MBX has fleshed out plans to take in over $136 million from its IPO as the biotech looks to bring a potential challenger to Ascendis Pharma’s rare endocrine disease drug Yorvipath into phase 3.
The Indiana-based company unveiled its IPO ambitions last month—weeks after raising $63.5 million in series C funds—and explained in a Securities and Exchange Commission filing this morning that it is planning to sell 8.5 million shares priced between $14 and $16 apiece.
Assuming the final share price falls in the middle of this range, MBX is expecting to bring in $114.8 million in net proceeds. The number could rise to $132.6 million if the IPO underwriters fully take up their option to buy an additional 1.2 million shares.
MBX’s tech is designed to address the limitations of both unmodified and modified peptide therapies. By engineering peptides to improve their druglike properties, the biotech is trying to reduce the frequency of dosing, ensure consistent drug concentrations and otherwise establish product characteristics that improve clinical outcomes and simplify the management of diseases.
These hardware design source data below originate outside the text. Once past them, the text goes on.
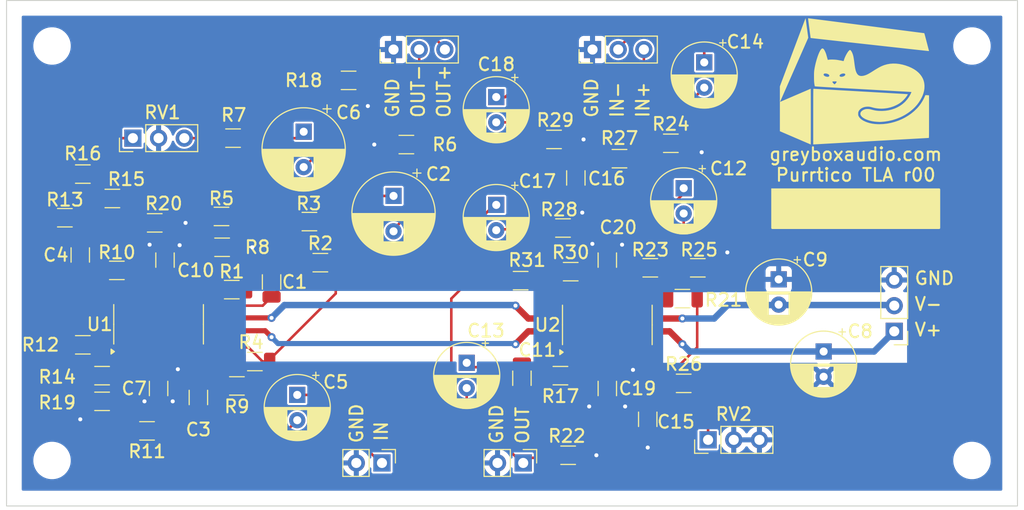
<source format=kicad_pcb>
(kicad_pcb
	(version 20240108)
	(generator "pcbnew")
	(generator_version "8.0")
	(general
		(thickness 1.6)
		(legacy_teardrops no)
	)
	(paper "A4")
	(title_block
		(title "Purrtico TLA Input & Output")
		(date "2024-05-10")
		(rev "00")
		(company "Greybox Audio")
	)
	(layers
		(0 "F.Cu" signal)
		(31 "B.Cu" power)
		(32 "B.Adhes" user "B.Adhesive")
		(33 "F.Adhes" user "F.Adhesive")
		(34 "B.Paste" user)
		(35 "F.Paste" user)
		(36 "B.SilkS" user "B.Silkscreen")
		(37 "F.SilkS" user "F.Silkscreen")
		(38 "B.Mask" user)
		(39 "F.Mask" user)
		(40 "Dwgs.User" user "User.Drawings")
		(41 "Cmts.User" user "User.Comments")
		(42 "Eco1.User" user "User.Eco1")
		(43 "Eco2.User" user "User.Eco2")
		(44 "Edge.Cuts" user)
		(45 "Margin" user)
		(46 "B.CrtYd" user "B.Courtyard")
		(47 "F.CrtYd" user "F.Courtyard")
		(48 "B.Fab" user)
		(49 "F.Fab" user)
		(50 "User.1" user)
		(51 "User.2" user)
		(52 "User.3" user)
		(53 "User.4" user)
		(54 "User.5" user)
		(55 "User.6" user)
		(56 "User.7" user)
		(57 "User.8" user)
		(58 "User.9" user)
	)
	(setup
		(stackup
			(layer "F.SilkS"
				(type "Top Silk Screen")
			)
			(layer "F.Paste"
				(type "Top Solder Paste")
			)
			(layer "F.Mask"
				(type "Top Solder Mask")
				(thickness 0.01)
			)
			(layer "F.Cu"
				(type "copper")
				(thickness 0.035)
			)
			(layer "dielectric 1"
				(type "core")
				(thickness 1.51)
				(material "FR4")
				(epsilon_r 4.5)
				(loss_tangent 0.02)
			)
			(layer "B.Cu"
				(type "copper")
				(thickness 0.035)
			)
			(layer "B.Mask"
				(type "Bottom Solder Mask")
				(thickness 0.01)
			)
			(layer "B.Paste"
				(type "Bottom Solder Paste")
			)
			(layer "B.SilkS"
				(type "Bottom Silk Screen")
			)
			(copper_finish "None")
			(dielectric_constraints no)
		)
		(pad_to_mask_clearance 0)
		(allow_soldermask_bridges_in_footprints no)
		(pcbplotparams
			(layerselection 0x00010fc_ffffffff)
			(plot_on_all_layers_selection 0x0000000_00000000)
			(disableapertmacros no)
			(usegerberextensions yes)
			(usegerberattributes no)
			(usegerberadvancedattributes no)
			(creategerberjobfile no)
			(dashed_line_dash_ratio 12.000000)
			(dashed_line_gap_ratio 3.000000)
			(svgprecision 4)
			(plotframeref no)
			(viasonmask no)
			(mode 1)
			(useauxorigin no)
			(hpglpennumber 1)
			(hpglpenspeed 20)
			(hpglpendiameter 15.000000)
			(pdf_front_fp_property_popups yes)
			(pdf_back_fp_property_popups yes)
			(dxfpolygonmode yes)
			(dxfimperialunits yes)
			(dxfusepcbnewfont yes)
			(psnegative no)
			(psa4output no)
			(plotreference yes)
			(plotvalue no)
			(plotfptext yes)
			(plotinvisibletext no)
			(sketchpadsonfab no)
			(subtractmaskfromsilk yes)
			(outputformat 1)
			(mirror no)
			(drillshape 0)
			(scaleselection 1)
			(outputdirectory "fabrication_outputs/")
		)
	)
	(net 0 "")
	(net 1 "Net-(U1D--)")
	(net 2 "Net-(C1-Pad2)")
	(net 3 "Net-(C2-Pad1)")
	(net 4 "Net-(C2-Pad2)")
	(net 5 "Net-(U1B--)")
	(net 6 "Net-(C3-Pad1)")
	(net 7 "Net-(C4-Pad2)")
	(net 8 "Net-(U1C--)")
	(net 9 "Net-(C5-Pad2)")
	(net 10 "Net-(J3-Pin_1)")
	(net 11 "Net-(C6-Pad1)")
	(net 12 "Net-(C6-Pad2)")
	(net 13 "+15V")
	(net 14 "-15V")
	(net 15 "GND")
	(net 16 "Net-(R2-Pad1)")
	(net 17 "Net-(R7-Pad1)")
	(net 18 "Net-(U1A-+)")
	(net 19 "Net-(U1A--)")
	(net 20 "Net-(U1C-+)")
	(net 21 "Net-(R16-Pad2)")
	(net 22 "Net-(U1D-+)")
	(net 23 "Net-(C11-Pad1)")
	(net 24 "Net-(U2C--)")
	(net 25 "Net-(C12-Pad2)")
	(net 26 "Net-(J5-Pin_1)")
	(net 27 "Net-(C14-Pad1)")
	(net 28 "Net-(U2C-+)")
	(net 29 "Net-(U2B--)")
	(net 30 "Net-(C17-Pad2)")
	(net 31 "Net-(C18-Pad1)")
	(net 32 "Net-(R26-Pad1)")
	(net 33 "Net-(U2D--)")
	(net 34 "Net-(U2D-+)")
	(net 35 "Net-(U2A--)")
	(net 36 "Net-(U2A-+)")
	(footprint "Connector_PinHeader_2.54mm:PinHeader_1x03_P2.54mm_Vertical" (layer "F.Cu") (at 112.395 124.46 90))
	(footprint "Capacitor_SMD:C_1206_3216Metric" (layer "F.Cu") (at 69.215 108.839 -90))
	(footprint "Resistor_SMD:R_1206_3216Metric" (layer "F.Cu") (at 111.379 107.442 180))
	(footprint "Resistor_SMD:R_1206_3216Metric" (layer "F.Cu") (at 67.564 116.713))
	(footprint "Resistor_SMD:R_1206_3216Metric" (layer "F.Cu") (at 65.786 119.126 180))
	(footprint "Resistor_SMD:R_1206_3216Metric" (layer "F.Cu") (at 93.853 108.712))
	(footprint "Capacitor_SMD:C_1206_3216Metric" (layer "F.Cu") (at 58.039 119.38 -90))
	(footprint "Resistor_SMD:R_1206_3216Metric" (layer "F.Cu") (at 98.806 107.823 180))
	(footprint "Connector_PinHeader_2.54mm:PinHeader_1x02_P2.54mm_Vertical" (layer "F.Cu") (at 80.137 126.746 -90))
	(footprint "Resistor_SMD:R_1206_3216Metric" (layer "F.Cu") (at 52.451 118.11 180))
	(footprint "Capacitor_SMD:C_1206_3216Metric" (layer "F.Cu") (at 106.426 122.428 -90))
	(footprint "MountingHole:MountingHole_3.2mm_M3_DIN965" (layer "F.Cu") (at 47.5 85.5))
	(footprint "Capacitor_SMD:C_1206_3216Metric" (layer "F.Cu") (at 58.674 106.68 -90))
	(footprint "Resistor_SMD:R_1206_3216Metric" (layer "F.Cu") (at 82.55 95.25))
	(footprint "MountingHole:MountingHole_3.2mm_M3_DIN965" (layer "F.Cu") (at 138.5 85.5))
	(footprint "Resistor_SMD:R_1206_3216Metric" (layer "F.Cu") (at 97.155 94.742))
	(footprint "Resistor_SMD:R_1206_3216Metric" (layer "F.Cu") (at 53.467 100.584 180))
	(footprint "Capacitor_THT:CP_Radial_D6.3mm_P2.50mm" (layer "F.Cu") (at 119.38 108.585 -90))
	(footprint "Capacitor_THT:CP_Radial_D6.3mm_P2.50mm" (layer "F.Cu") (at 91.44 90.551 -90))
	(footprint "Resistor_SMD:R_1206_3216Metric" (layer "F.Cu") (at 57.658 102.997 180))
	(footprint "Connector_PinHeader_2.54mm:PinHeader_1x03_P2.54mm_Vertical" (layer "F.Cu") (at 55.499 94.615 90))
	(footprint "Resistor_SMD:R_1206_3216Metric" (layer "F.Cu") (at 98.552 125.984 180))
	(footprint "Capacitor_SMD:C_1206_3216Metric" (layer "F.Cu") (at 102.4275 119.38 -90))
	(footprint "Resistor_SMD:R_1206_3216Metric" (layer "F.Cu") (at 64.262 102.362))
	(footprint "Capacitor_SMD:C_1206_3216Metric" (layer "F.Cu") (at 102.4275 106.68 -90))
	(footprint "Capacitor_SMD:C_1206_3216Metric" (layer "F.Cu") (at 50.292 106.172 -90))
	(footprint "Connector_PinHeader_2.54mm:PinHeader_1x03_P2.54mm_Vertical" (layer "F.Cu") (at 81.28 85.852 90))
	(footprint "Capacitor_THT:CP_Radial_D6.3mm_P2.50mm" (layer "F.Cu") (at 123.825 115.719621 -90))
	(footprint "Resistor_SMD:R_1206_3216Metric" (layer "F.Cu") (at 98.044 103.505))
	(footprint "Resistor_SMD:R_1206_3216Metric"
		(layer "F.Cu")
		(uuid "6d1118e3-bd92-4ce0-a88e-3c42d6cf839e")
		(at 97.79 118.11)
		(descr "Resistor SMD 1206 (3216 Metric), square (rectangular) end terminal, IPC_7351 nominal, (Body size source: IPC-SM-782 page 72, https://www.pcb-3d.com/wordpress/wp-content/uploads/ipc-sm-782a_amendment_1_and_2.pdf), generated with kicad-footprint-generator")
		(tags "resistor")
		(property "Reference" "R17"
			(at 0 2.032 0)
			(unlocked yes)
			(layer "F.SilkS")
			(uuid "98daf047-0ee1-4013-aa01-f2aa3f01672c")
			(effects
				(font
					(size 1.27 1.27)
					(thickness 0.2032)
				)
			)
		)
		(property "Value" "2k"
			(at 0 1.82 0)
			(layer "F.Fab")
			(uuid "d639e9f3-85eb-401d-88fb-789ba46d0256")
			(effects
				(font
					(size 1 1)
					(thickness 0.15)
				)
			)
		)
		(property "Footprint" "Resistor_SMD:R_1206_3216Metric"
			(at 0 0 0)
			(unlocked yes)
			(layer "F.Fab")
			(hide yes)
			(uuid "da534fbd-33ef-49e0-8971-4afe39dba6c4")
			(effects
				(font
					(size 1.27 1.27)
				)
			)
		)
		(property "Datasheet" ""
			(at 0 0 0)
			(unlocked yes)
			(layer "F.Fab")
			(hide yes)
			(uuid "81bc1cd5-abde-476e-a6e0-91d1491d6d37")
			(effects
				(font
					(size 1.27 1.27)
				)
			)
		)
		(property "Description" ""
			(at 0 0 0)
			(unlocked yes)
			(layer "F.Fab")
			(hide yes)
			(uuid "fcce3098-2935-4ed0-ba4d-6ebab0c627f6")
			(effects
				(font
					(size 1.27 1.27)
				)
			)
		)
		(property ki_fp_filters "R_*")
		(path "/861fcbc7-4b08-4835-bc79-e01a47aad0af")
		(sheetname "Root")
		(sheetfile "Purrtico_TLA.kicad_sch")
		(attr smd)
		(fp_line
			(start -0.727064 -0.91)
			(end 0.727064 -0.91)
			(stroke
				(width 0.12)
				(type solid)
			)
			(layer "F.SilkS")
			(uuid "304eb9bc-6e98-45a5-874a-b0871a80f425")
		)
		(fp_line
			(start -0.727064 0.91)
			(end 0.727064 0.91)
			(stroke
				(width 0.12)
				(type solid)
			)
			(layer "F.SilkS")
			(uuid "5e15a7fb-c434-4748-8f99-a151480bac68")
		)
		(fp_line
			(start -2.28 -1.12)
			(end 2.28 -1.12)
			(stroke
				(width 0.05)
				(type solid)
			)
			(layer "F.CrtYd")
			(uuid "cda1b117-7e66-45ee-81f8-4d523d9188f2")
		)
		(fp_line
			(start -2.28 1.12)
			(end -2.28 -1.12)
			(stroke
				(width 0.05)
				(type solid)
			)
			(layer "F.CrtYd")
			(uuid "656095f8-3952-4f4e-9e9f-c859dadf85da")
		)
		(fp_line
			(start 2.28 -1.12)
			(end 2.28 1.12)
			(stroke
				(width 0.05)
				(type solid)
			)
			(layer "F.CrtYd")
			(uuid "05849b90-5c5f-459b-840c-0ade5e46940a")
		)
		(fp_line
			(start 2.28 1.12)
			(end -2.28 1.12)
			(stroke
				(width 0.05)
				(type solid)
			)
			(layer "F.CrtYd")
			(uuid "70cf9462-7d00-4b1d-8e9a-e5838b8aafb9")
		)
		(fp_line
			(start -1.6 -0.8)
			(end 1.6 -0.8)
			(stroke
				(width 0.1)
				(type solid)
			)
			(layer "F.Fab")
			(uuid "8f07593f-e30e-4ac2-aa3a-f266e6c3b5ce")
		)
		(fp_line
			(start -1.6 0.8)
			(end -1.6 -0.8)
			(stroke
				(width 0.1)
				(type solid)
			)
			(layer "F.Fab")
			(uuid "d227d9ff-496d-4679-9981-b3df2275bff8")
		)
		(fp_line
			(start 1.6 -0.8)
			(end 1.6 0.8)
			(stroke
				(width 0.1)
				(type solid)
			)
			(l
... [462422 chars truncated]
</source>
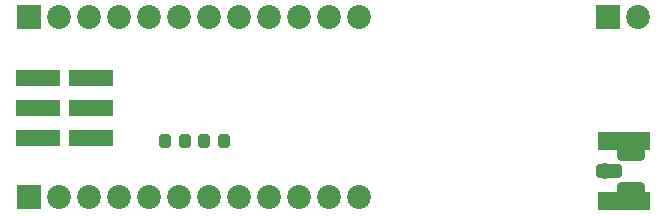
<source format=gbs>
G04 DipTrace 4.3.0.1*
G04 LoRa_4808.gbs*
%MOIN*%
G04 #@! TF.FileFunction,Soldermask,Bot*
G04 #@! TF.Part,Single*
%AMOUTLINE37*
4,1,28,
0.009182,-0.022245,
-0.009186,-0.022243,
-0.012017,-0.02187,
-0.014774,-0.020728,
-0.017142,-0.01891,
-0.018959,-0.016542,
-0.020101,-0.013784,
-0.020473,-0.010954,
-0.020471,0.010958,
-0.020099,0.013788,
-0.018956,0.016546,
-0.017139,0.018914,
-0.01477,0.020731,
-0.012013,0.021873,
-0.009182,0.022245,
0.009186,0.022243,
0.012017,0.02187,
0.014774,0.020728,
0.017142,0.01891,
0.018959,0.016542,
0.020101,0.013784,
0.020473,0.010954,
0.020471,-0.010958,
0.020099,-0.013788,
0.018956,-0.016546,
0.017139,-0.018914,
0.01477,-0.020731,
0.012013,-0.021873,
0.009182,-0.022245,
0*%
%AMOUTLINE40*
4,1,28,
-0.009182,0.022245,
0.009186,0.022243,
0.012017,0.02187,
0.014774,0.020728,
0.017142,0.01891,
0.018959,0.016542,
0.020101,0.013784,
0.020473,0.010954,
0.020471,-0.010958,
0.020099,-0.013788,
0.018956,-0.016546,
0.017139,-0.018914,
0.01477,-0.020731,
0.012013,-0.021873,
0.009182,-0.022245,
-0.009186,-0.022243,
-0.012017,-0.02187,
-0.014774,-0.020728,
-0.017142,-0.01891,
-0.018959,-0.016542,
-0.020101,-0.013784,
-0.020473,-0.010954,
-0.020471,0.010958,
-0.020099,0.013788,
-0.018956,0.016546,
-0.017139,0.018914,
-0.01477,0.020731,
-0.012013,0.021873,
-0.009182,0.022245,
0*%
%AMOUTLINE43*
4,1,28,
-0.03113,0.024468,
0.031128,0.024469,
0.033843,0.024112,
0.036492,0.023015,
0.038767,0.021269,
0.040513,0.018994,
0.041611,0.016344,
0.041968,0.01363,
0.041969,-0.013628,
0.041612,-0.016342,
0.040514,-0.018992,
0.038768,-0.021267,
0.036493,-0.023013,
0.033844,-0.02411,
0.03113,-0.024468,
-0.031128,-0.024469,
-0.033843,-0.024112,
-0.036492,-0.023015,
-0.038767,-0.021269,
-0.040513,-0.018994,
-0.041611,-0.016344,
-0.041968,-0.01363,
-0.041969,0.013628,
-0.041612,0.016342,
-0.040514,0.018992,
-0.038768,0.021267,
-0.036493,0.023013,
-0.033844,0.02411,
-0.03113,0.024468,
0*%
%AMOUTLINE46*
4,1,28,
-0.035437,0.021968,
0.035436,0.021969,
0.037891,0.021646,
0.040299,0.020649,
0.042367,0.019062,
0.043954,0.016994,
0.044952,0.014585,
0.045275,0.01213,
0.045276,-0.012128,
0.044953,-0.014583,
0.043955,-0.016992,
0.042368,-0.01906,
0.0403,-0.020647,
0.037892,-0.021644,
0.035437,-0.021968,
-0.035436,-0.021969,
-0.037891,-0.021646,
-0.040299,-0.020649,
-0.042367,-0.019062,
-0.043954,-0.016994,
-0.044952,-0.014585,
-0.045275,-0.01213,
-0.045276,0.012128,
-0.044953,0.014583,
-0.043955,0.016992,
-0.042368,0.01906,
-0.0403,0.020647,
-0.037892,0.021644,
-0.035437,0.021968,
0*%
%AMOUTLINE55*
4,1,28,
0.008594,-0.023031,
-0.008594,-0.023031,
-0.011118,-0.022699,
-0.013591,-0.021675,
-0.015715,-0.020045,
-0.017344,-0.017922,
-0.018368,-0.015449,
-0.018701,-0.012924,
-0.018701,0.012924,
-0.018368,0.015449,
-0.017344,0.017922,
-0.015715,0.020045,
-0.013591,0.021675,
-0.011118,0.022699,
-0.008594,0.023031,
0.008594,0.023031,
0.011118,0.022699,
0.013591,0.021675,
0.015715,0.020045,
0.017344,0.017922,
0.018368,0.015449,
0.018701,0.012924,
0.018701,-0.012924,
0.018368,-0.015449,
0.017344,-0.017922,
0.015715,-0.020045,
0.013591,-0.021675,
0.011118,-0.022699,
0.008594,-0.023031,
0*%
%AMOUTLINE58*
4,1,28,
-0.008594,0.023031,
0.008594,0.023031,
0.011118,0.022699,
0.013591,0.021675,
0.015715,0.020045,
0.017344,0.017922,
0.018368,0.015449,
0.018701,0.012924,
0.018701,-0.012924,
0.018368,-0.015449,
0.017344,-0.017922,
0.015715,-0.020045,
0.013591,-0.021675,
0.011118,-0.022699,
0.008594,-0.023031,
-0.008594,-0.023031,
-0.011118,-0.022699,
-0.013591,-0.021675,
-0.015715,-0.020045,
-0.017344,-0.017922,
-0.018368,-0.015449,
-0.018701,-0.012924,
-0.018701,0.012924,
-0.018368,0.015449,
-0.017344,0.017922,
-0.015715,0.020045,
-0.013591,0.021675,
-0.011118,0.022699,
-0.008594,0.023031,
0*%
%ADD50R,0.148819X0.053937*%
%ADD52C,0.079528*%
%ADD54R,0.079528X0.079528*%
%ADD56R,0.173937X0.063937*%
%ADD58C,0.053937*%
%ADD105OUTLINE37*%
%ADD108OUTLINE40*%
%ADD111OUTLINE43*%
%ADD114OUTLINE46*%
%ADD123OUTLINE55*%
%ADD126OUTLINE58*%
%FSLAX26Y26*%
G04*
G70*
G90*
G75*
G01*
G04 BotMask*
%LPD*%
D105*
X523755Y257587D3*
D108*
X590290Y257581D3*
D111*
X2003937Y157479D3*
D58*
X1988543D3*
D114*
X2077442Y99607D3*
X2077440Y215355D3*
D56*
X2052735Y257480D3*
X2052740Y57480D3*
D54*
X70866Y70866D3*
D52*
X170866Y70869D3*
X270866Y70872D3*
X370866Y70875D3*
X470866Y70877D3*
X570866Y70880D3*
X670866Y70883D3*
X770866Y70886D3*
X870866Y70889D3*
X970866Y70892D3*
X1070866Y70895D3*
X1170866Y70898D3*
D50*
X275590Y468504D3*
X275595Y368504D3*
X275600Y268504D3*
X100796Y268496D3*
X100792Y368496D3*
X100787Y468496D3*
D54*
X70866Y670866D3*
D52*
X170866Y670869D3*
X270866Y670872D3*
X370866Y670875D3*
X470866Y670877D3*
X570866Y670880D3*
X670866Y670883D3*
X770866Y670886D3*
X870866Y670889D3*
X970866Y670892D3*
X1070866Y670895D3*
X1170866Y670898D3*
D54*
X2000000Y670866D3*
D52*
X2100000D3*
D123*
X653285Y257586D3*
D126*
X719820Y257582D3*
M02*

</source>
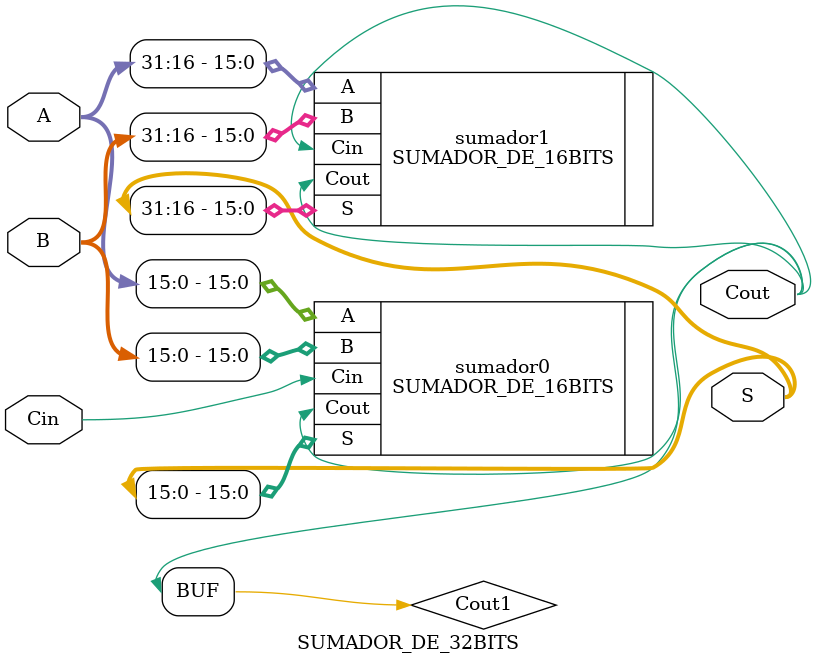
<source format=sv>
`timescale 1ns / 1ps


module SUMADOR_DE_32BITS(
    input logic [31:0] A,
    input logic [31:0] B,
    input logic Cin,
    output logic [31:0] S,
    output logic Cout
);

    logic [15:0] S0;
    logic Cout1;

    // Sumador de los bits menos significativos (0 al 15)
    SUMADOR_DE_16BITS sumador0(
        .A(A[15:0]), // Divide A en dos grupos de 16 bits
        .B(B[15:0]), // Divide B en dos grupos de 16 bits
        .Cin(Cin),
        .S(S[15:0]),
        .Cout(Cout1)
    );

    // Sumador de los bits más significativos (16 al 31)
    SUMADOR_DE_16BITS sumador1(
        .A(A[31:16]), // Divide A en dos grupos de 16 bits
        .B(B[31:16]), // Divide B en dos grupos de 16 bits
        .Cin(Cout1), // El acarreo de salida del sumador0 es el acarreo de entrada del sumador1
        .S(S[31:16]), // Conecta las salidas del sumador0 a las entradas del sumador1
        .Cout(Cout)
    );

    // Acarreo final
    assign Cout = Cout1;
endmodule

</source>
The company plans to use the IPO proceeds to advance its two clinical-stage candidates, including the hypoparathyroidism therapy MBX 2109. The aim is to report top-line data from a phase 2 trial in the third quarter of 2025 and then take the drug into phase 3.
MBX 2109 could ultimately find itself going up against Ascendis’ once-daily PTH replacement therapy Yorvipath, as well as racing alongside AstraZeneca’s once-daily entrant eneboparatide, which is already in phase 3.
In addition, MBX’s IPO funds will be used to move the once-weekly GLP-1 receptor antagonist MBX 1416 into phase 2 trials as a potential treatment for post-bariatric hypoglycemia and to take a GLP-1/GIP receptor co-agonist prodrug called MBX 4291 into the clinic.